The author of this dissertation herself is one of the people she describes here; she gathers some amazing scientific studies like the one quoted above, but her analysis and conclusions are that science education is falling short because it’s not multicultural and progressive enough. When you read her writing, the disconnect between the meat in this chapter and her personal work in other chapters is amazing. (Read her dissertation here; it starts to get interesting on page 41. And here’s a quicker, but equally illuminating, read about modern science textbooks from Forbes.)
Thus much for science education; but what impact does gutting the Christian Worldview out of the Scientific Method have on the practice of science today?

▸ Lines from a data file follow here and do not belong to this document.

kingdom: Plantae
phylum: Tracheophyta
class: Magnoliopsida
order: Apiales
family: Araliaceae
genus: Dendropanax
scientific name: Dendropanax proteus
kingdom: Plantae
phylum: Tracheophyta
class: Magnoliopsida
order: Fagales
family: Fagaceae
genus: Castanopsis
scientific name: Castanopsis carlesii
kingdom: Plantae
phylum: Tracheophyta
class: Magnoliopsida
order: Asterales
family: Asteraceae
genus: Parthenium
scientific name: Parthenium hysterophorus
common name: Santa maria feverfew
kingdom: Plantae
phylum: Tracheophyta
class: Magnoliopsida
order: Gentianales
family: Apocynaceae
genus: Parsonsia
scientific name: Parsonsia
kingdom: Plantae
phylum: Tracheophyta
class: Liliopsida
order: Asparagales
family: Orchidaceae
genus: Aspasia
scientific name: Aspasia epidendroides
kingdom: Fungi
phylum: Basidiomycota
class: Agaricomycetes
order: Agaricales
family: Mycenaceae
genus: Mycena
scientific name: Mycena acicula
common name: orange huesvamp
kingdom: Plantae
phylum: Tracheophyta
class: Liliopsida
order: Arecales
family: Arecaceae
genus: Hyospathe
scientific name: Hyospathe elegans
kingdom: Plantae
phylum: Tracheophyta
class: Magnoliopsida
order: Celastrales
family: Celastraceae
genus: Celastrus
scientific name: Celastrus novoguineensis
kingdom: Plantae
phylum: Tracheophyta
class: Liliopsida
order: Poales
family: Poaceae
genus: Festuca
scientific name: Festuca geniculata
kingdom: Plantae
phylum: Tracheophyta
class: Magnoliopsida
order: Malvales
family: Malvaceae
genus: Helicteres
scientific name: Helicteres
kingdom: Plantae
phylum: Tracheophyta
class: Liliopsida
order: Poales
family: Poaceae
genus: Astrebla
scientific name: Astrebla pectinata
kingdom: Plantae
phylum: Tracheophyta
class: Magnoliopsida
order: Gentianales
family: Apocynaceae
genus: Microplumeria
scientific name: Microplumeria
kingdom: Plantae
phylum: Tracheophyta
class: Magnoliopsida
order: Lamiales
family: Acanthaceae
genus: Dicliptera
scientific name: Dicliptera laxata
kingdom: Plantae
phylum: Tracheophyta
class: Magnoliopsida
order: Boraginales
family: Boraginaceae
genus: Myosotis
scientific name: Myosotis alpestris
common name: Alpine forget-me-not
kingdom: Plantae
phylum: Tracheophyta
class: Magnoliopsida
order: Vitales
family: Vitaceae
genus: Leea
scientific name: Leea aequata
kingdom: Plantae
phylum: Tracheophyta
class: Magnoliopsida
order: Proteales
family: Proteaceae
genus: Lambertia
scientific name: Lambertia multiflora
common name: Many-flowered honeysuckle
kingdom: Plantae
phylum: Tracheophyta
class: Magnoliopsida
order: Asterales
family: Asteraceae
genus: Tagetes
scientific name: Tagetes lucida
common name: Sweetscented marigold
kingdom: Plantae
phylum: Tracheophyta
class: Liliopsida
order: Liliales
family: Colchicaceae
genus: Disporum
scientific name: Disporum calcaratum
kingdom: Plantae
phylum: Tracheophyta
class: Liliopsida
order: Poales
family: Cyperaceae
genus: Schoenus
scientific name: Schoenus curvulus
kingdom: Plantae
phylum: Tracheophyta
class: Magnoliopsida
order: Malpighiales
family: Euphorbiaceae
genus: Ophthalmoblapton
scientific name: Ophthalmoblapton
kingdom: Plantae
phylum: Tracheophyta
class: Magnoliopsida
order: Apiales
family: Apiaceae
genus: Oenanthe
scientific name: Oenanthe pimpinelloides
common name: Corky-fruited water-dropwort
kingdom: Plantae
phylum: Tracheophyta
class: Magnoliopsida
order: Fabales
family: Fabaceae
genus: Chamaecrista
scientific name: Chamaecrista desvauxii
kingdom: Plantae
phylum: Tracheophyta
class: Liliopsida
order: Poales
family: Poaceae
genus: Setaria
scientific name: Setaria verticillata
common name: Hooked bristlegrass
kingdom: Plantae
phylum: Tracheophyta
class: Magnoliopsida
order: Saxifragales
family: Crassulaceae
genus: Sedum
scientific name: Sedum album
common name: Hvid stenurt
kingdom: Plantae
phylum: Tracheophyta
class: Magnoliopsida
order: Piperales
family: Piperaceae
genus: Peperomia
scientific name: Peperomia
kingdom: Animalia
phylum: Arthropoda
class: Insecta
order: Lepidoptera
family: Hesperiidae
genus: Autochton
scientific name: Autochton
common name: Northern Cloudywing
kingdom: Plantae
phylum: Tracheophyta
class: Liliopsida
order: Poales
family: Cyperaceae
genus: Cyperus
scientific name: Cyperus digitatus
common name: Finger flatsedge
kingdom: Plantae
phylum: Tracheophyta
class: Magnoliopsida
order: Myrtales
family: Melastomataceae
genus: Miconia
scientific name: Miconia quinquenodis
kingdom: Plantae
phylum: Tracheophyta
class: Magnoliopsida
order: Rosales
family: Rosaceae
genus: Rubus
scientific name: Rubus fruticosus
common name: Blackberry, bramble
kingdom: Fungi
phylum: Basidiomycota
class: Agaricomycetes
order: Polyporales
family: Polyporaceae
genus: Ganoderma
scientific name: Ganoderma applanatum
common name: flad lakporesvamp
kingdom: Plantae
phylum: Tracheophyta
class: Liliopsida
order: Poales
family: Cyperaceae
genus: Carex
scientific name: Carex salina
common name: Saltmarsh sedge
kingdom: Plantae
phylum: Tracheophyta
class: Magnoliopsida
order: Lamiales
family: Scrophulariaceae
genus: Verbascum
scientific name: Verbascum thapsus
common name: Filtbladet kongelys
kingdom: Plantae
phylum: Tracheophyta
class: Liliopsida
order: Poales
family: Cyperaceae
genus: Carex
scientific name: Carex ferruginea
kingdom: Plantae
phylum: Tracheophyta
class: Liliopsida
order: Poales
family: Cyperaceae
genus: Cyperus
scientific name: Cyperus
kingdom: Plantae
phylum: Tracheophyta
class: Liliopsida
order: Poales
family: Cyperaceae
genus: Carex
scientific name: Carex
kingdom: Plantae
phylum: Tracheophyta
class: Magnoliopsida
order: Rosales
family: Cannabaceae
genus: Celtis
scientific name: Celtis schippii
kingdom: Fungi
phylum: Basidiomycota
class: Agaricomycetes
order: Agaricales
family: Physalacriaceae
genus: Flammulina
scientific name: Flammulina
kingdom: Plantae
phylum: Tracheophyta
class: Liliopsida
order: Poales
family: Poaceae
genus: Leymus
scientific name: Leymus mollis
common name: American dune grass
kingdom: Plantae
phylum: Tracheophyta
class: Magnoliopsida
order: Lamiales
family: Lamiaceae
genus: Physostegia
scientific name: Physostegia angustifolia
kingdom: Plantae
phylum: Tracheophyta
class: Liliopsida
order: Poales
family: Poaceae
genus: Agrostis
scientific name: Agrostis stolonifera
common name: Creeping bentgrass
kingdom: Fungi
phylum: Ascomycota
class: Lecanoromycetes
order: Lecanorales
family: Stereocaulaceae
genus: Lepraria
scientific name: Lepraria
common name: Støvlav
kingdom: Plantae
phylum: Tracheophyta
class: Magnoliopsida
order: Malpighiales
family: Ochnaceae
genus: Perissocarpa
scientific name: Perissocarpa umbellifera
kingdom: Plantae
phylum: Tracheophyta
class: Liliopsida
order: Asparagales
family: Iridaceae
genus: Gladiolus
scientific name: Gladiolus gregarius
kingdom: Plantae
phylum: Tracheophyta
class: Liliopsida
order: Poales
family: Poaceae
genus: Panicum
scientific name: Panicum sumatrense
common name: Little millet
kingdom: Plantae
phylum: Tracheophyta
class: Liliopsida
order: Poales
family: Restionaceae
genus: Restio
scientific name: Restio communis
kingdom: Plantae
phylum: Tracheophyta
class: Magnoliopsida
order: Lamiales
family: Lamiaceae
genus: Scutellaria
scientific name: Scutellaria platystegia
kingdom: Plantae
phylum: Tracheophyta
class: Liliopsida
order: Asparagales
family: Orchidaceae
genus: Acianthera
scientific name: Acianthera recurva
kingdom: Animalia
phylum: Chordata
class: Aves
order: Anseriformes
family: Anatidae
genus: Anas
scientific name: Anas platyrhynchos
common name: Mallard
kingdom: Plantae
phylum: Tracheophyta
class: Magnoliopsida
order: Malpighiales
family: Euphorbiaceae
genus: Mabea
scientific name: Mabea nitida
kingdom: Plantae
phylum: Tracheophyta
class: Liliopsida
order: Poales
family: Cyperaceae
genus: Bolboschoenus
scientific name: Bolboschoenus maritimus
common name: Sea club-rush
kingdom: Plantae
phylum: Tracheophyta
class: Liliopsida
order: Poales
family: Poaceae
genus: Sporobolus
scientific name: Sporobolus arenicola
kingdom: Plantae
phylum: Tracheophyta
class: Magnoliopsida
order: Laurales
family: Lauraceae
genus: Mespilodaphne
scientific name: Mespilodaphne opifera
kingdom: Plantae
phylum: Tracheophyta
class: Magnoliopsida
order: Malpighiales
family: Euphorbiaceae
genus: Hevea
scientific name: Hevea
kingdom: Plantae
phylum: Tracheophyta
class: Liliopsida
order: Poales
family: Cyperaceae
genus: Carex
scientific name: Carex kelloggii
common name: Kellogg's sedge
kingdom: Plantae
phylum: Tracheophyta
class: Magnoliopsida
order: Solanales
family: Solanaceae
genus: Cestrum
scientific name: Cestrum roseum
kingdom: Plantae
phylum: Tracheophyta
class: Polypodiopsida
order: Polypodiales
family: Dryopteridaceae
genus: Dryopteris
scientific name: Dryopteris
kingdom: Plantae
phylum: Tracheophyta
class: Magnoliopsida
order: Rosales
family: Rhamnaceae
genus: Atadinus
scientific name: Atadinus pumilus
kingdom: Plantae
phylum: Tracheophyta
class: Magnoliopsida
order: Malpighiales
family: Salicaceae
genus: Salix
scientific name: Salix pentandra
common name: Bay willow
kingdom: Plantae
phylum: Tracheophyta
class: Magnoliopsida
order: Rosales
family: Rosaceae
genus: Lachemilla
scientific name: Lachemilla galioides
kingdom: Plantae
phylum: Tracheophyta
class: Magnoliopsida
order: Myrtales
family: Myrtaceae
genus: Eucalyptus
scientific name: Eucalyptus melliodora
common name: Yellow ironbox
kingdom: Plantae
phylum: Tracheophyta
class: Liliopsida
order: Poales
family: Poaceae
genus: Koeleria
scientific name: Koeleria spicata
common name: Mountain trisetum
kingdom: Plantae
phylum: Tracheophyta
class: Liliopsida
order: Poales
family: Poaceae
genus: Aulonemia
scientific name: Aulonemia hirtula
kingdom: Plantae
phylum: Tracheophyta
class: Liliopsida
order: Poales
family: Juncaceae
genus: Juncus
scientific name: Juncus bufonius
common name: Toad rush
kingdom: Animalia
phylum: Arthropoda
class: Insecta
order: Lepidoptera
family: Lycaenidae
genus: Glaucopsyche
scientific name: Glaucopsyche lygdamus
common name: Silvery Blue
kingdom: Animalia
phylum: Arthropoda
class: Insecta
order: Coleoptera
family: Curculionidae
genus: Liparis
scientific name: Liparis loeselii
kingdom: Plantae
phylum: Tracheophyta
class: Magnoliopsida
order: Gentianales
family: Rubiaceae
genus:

Two prominent examples come to mind: the pharmaceutical industry and the global warming hysteria.
In the pharmaceutical industry—both in university “non-profit” research and at the drug companies themselves—scientists are expected to demonstrate that new drugs work. In true science, the scientists would be asked to prove that a potential new treatment does not work—and then, if scientists cannot prove that the drug is ineffective, it would be evident that the drug really is helpful! There has been no research study conducted on the long-term effects of vaccines, for example. Why is that? If pharmaceutical companies are as confident as they say they are that vaccines make people healthier in the long-term, then why the refusal to study vaccine effects beyond a few weeks after administration?
In the global warming hysteria scene, again, scientists are paid—at universities by government grants, mainly—to demonstrate how mankind’s activities are harming our planet. Again, in true scientific research, if the hypothesis is Mankind’s activities are harming planet Earth, then the scientists would be devising tests to disprove the hypothesis.
But the powers that be—in the pharmaceutical world and in “climate change” circles—seem to have a sneaking suspicion that their hypotheses wouldn’t stand up to that kind of scrutiny. So they pay billions of dollars every year to scientists to prove their hypotheses are true.
But that isn’t science. It’s self-promotion calling itself science. It’s a golden age decaying from within.
But, then again, we Christians, educating our children in the old way, aren’t falling for that.
Let’s teach our children Bacon, Newton, Kepler, and Mendel. Let’s give them primary sources, not textbooks. And let’s immerse them in the Bible!
Can you think of other areas where the removing of the Christian Worldview core of the Scientific Method has turned science into pseudo-science? In other words, can you think of other areas where people are claiming to do science by proving their hypothesis instead of disproving their hypothesis, and that has led of faulty conclusions?